It is often suggested that one uses meditation to address anxious thoughts. I have failed utterly every time I sit to watch my breath. The pinnacle I have reached is count to 10!!! The usual result is an attack of the Super Sleepiness!
So this is still a problem for me. However there is one activity that seem to help. I really need someone to discover an "advil" for anxiety. I don't know if one exists, at least legally anyways.
Here is a quick list that seem to help me a bit.
Getting up early on weekends in the morning to a quiet home
A cup of coffee
Reading a National newspaper that rises above the local din
A very long walk (about 2 hours)
A good movie
Old familiar music with character and complexity
Working with my kids on Math, or Science, or Language
Most of these lowers my anxiety, the first part, but don't address the anxiety. Except for the very long walk.
Here is how it works. (Mind you it has to be a long walk.) In the first 40 minutes there are so many buzzing thoughts hitting each other as you walk. You can try to initiate a thought that is a good constructive thought. The mind will be going back and forth and slowly comes around to the good thought. In that sense I call walking the converter of bad thoughts to good thoughts.
At about an hour into the walking you enter a slightly better physiological state where the body is relaxed and walking becomes natural and you start breathing from the stomach and not lungs.
By this hour you tend to latch on to the productive thoughts and they become crystalized. You form these conclusive opinions on the actions that you need to do. Or you start seeing these crystalized truths after discarding all the negative emotions.
yes it does happen. A good 70% of the time. It may be different for you. But the walk has to be long. And may be alone! I have never done to this level when walking together with others.
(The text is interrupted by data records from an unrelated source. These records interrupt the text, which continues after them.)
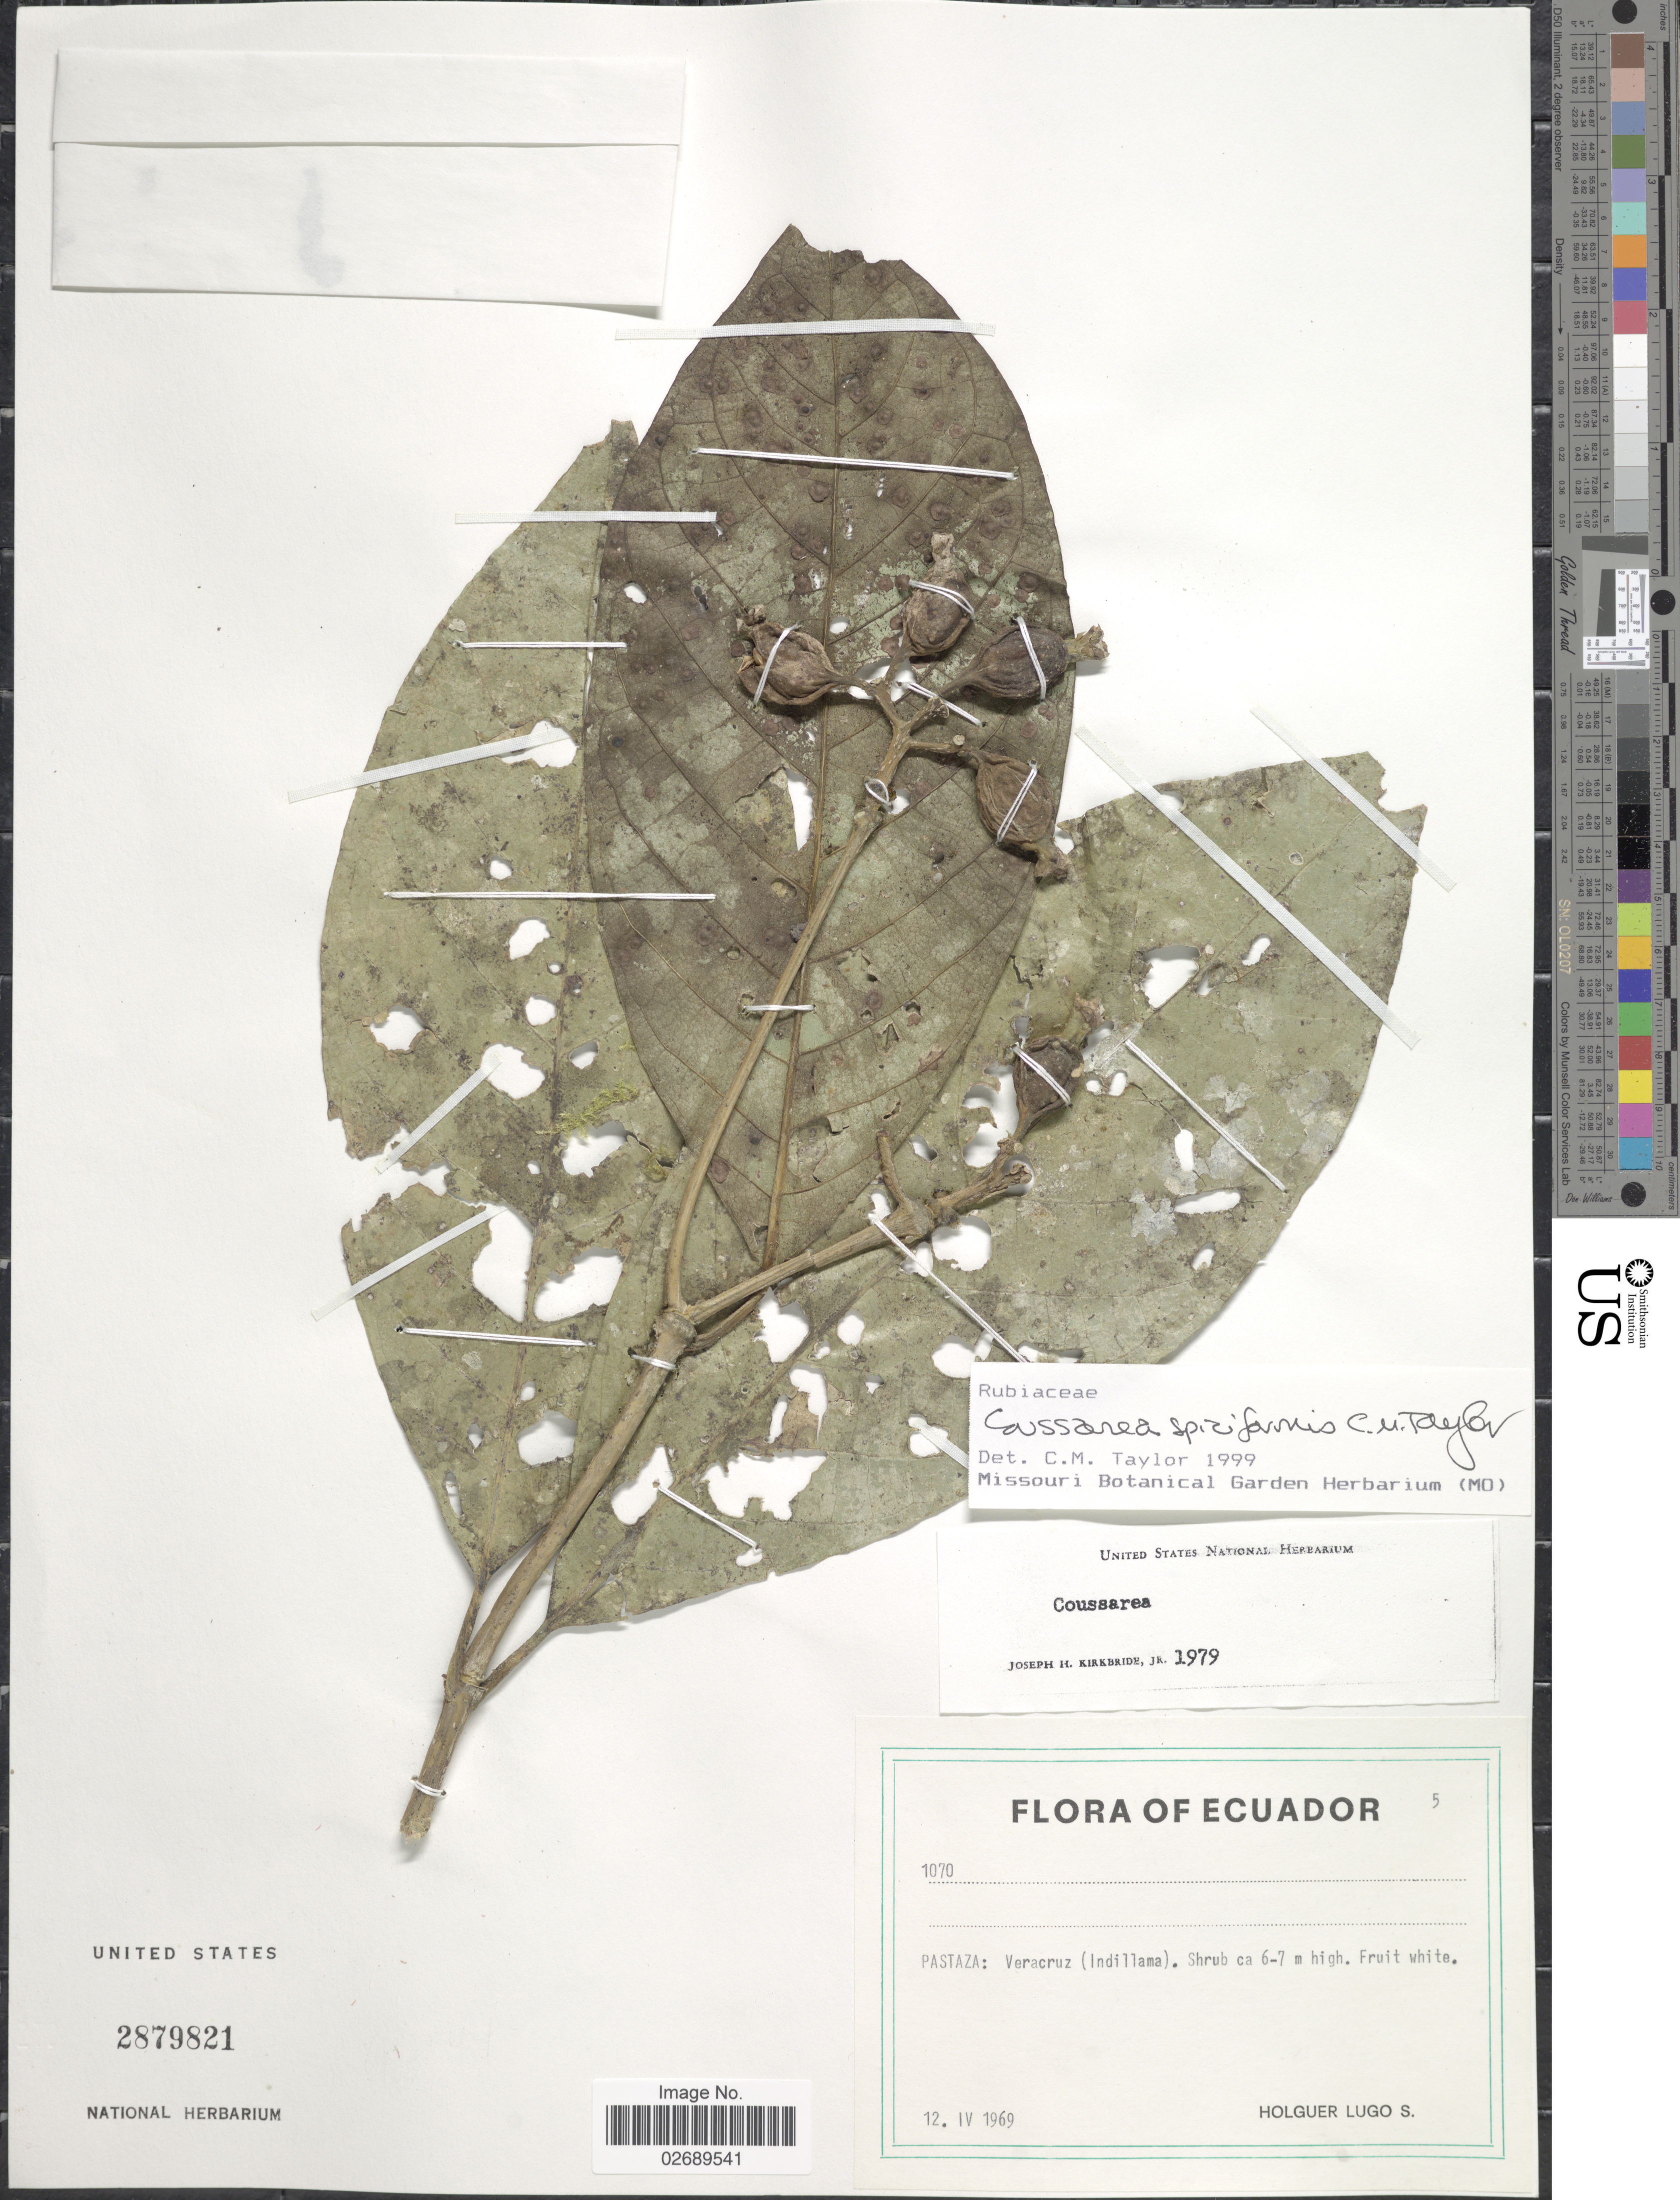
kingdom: Plantae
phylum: Tracheophyta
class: Magnoliopsida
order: Gentianales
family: Rubiaceae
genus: Coussarea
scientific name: Coussarea spiciformis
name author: C.M. Taylor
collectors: H. Lugo S.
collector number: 1070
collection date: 1969-04-12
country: Ecuador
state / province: Pastaza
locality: Veracruz (Indillama).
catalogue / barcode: US 2879821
Quietness and Movement seem to be essential to do this.
satya - 5/4/2013 10:24:59 AM
What is anxiety?
Multiple thoughts competing for attention
which one to act on
which one to discard
what should I do?
How about the gnawing guilt if I don't do x
fear of future, what will happen because of x
satya - 5/4/2013 10:27:16 AM
Walking while sitting down: A notebook and a pencil
write down all thoughts one by one
Acknowledge them
Examine each
Pick one
Then it will be easier to commit
when there are million things to do, do one, and not none!
The brain has a limited set of RAM and Stack, you need paper and pencil and perhaps a large surface to think through!
satya - 5/4/2013 10:28:43 AM
Is this meditation?
Look
Consider
Acknowledge
Weigh
Commit
satya - 5/4/2013 10:32:17 AM
What came first? Meditation or Commitment?
Of the most useless things one can do is to do nothing!! I suppose if you are capable of committing to doing nothing I suppose you can commit to anything with even a small profit!
Does one really need a PHD or go to Harvard or a Neuro-X (Or all of them1) to practice meditation? Or is it that they already know how to commit and hence their relative ease with which they take to meditation?
satya - 5/4/2013 10:43:25 AM
Here is something I wrote on commitment
satya - 5/4/2013 10:44:14 AM
It reads...titled: Simple Choice
A fork in the road, I have found myself at. The first path straight in all its turns, The other perhaps curvy all the way. Neither I know well enough for bias. I could take any as they both get me there. I agonize, instead. "is this right or that? Would I regret? Would one be too long? Or the other hard?" I asked a Sage, the Siri, the Oracle, And even an 8 ball! "How should I lead?" They all replied the same!!! "Take any as it matters little which! Matters most is you commit to what you choose. Yet be there a lingering doubt, Take the one that perhaps be harder, as in equal proportion it would be rewarding!"
satya - 5/4/2013 10:47:56 AM
What commitment afford me is the ability to move through time unaware of it: So Defining Present I made some notes
Present is not benevolent, Present is not kind, Nor is it anger or revenge, Neither, as such, it is ambivalent, It demands none nor favors any, For Present is not a state of mind! Present is not a zero hour, Present is not at 8, Nor is it at 5 and quarter, Neither, as such, it is temporal, Although perhaps of Time, Present is not a moment in Time. Present is not quiet, Present is slow or slower, Present is fast or faster, For sure, say I, Present moves! By Counts and Clocks, Present is when you make not, An Account it!! Allowed duration for a task, Mundane or Profound, When Exceeds infinitum, Present then Is for all foreseeable future!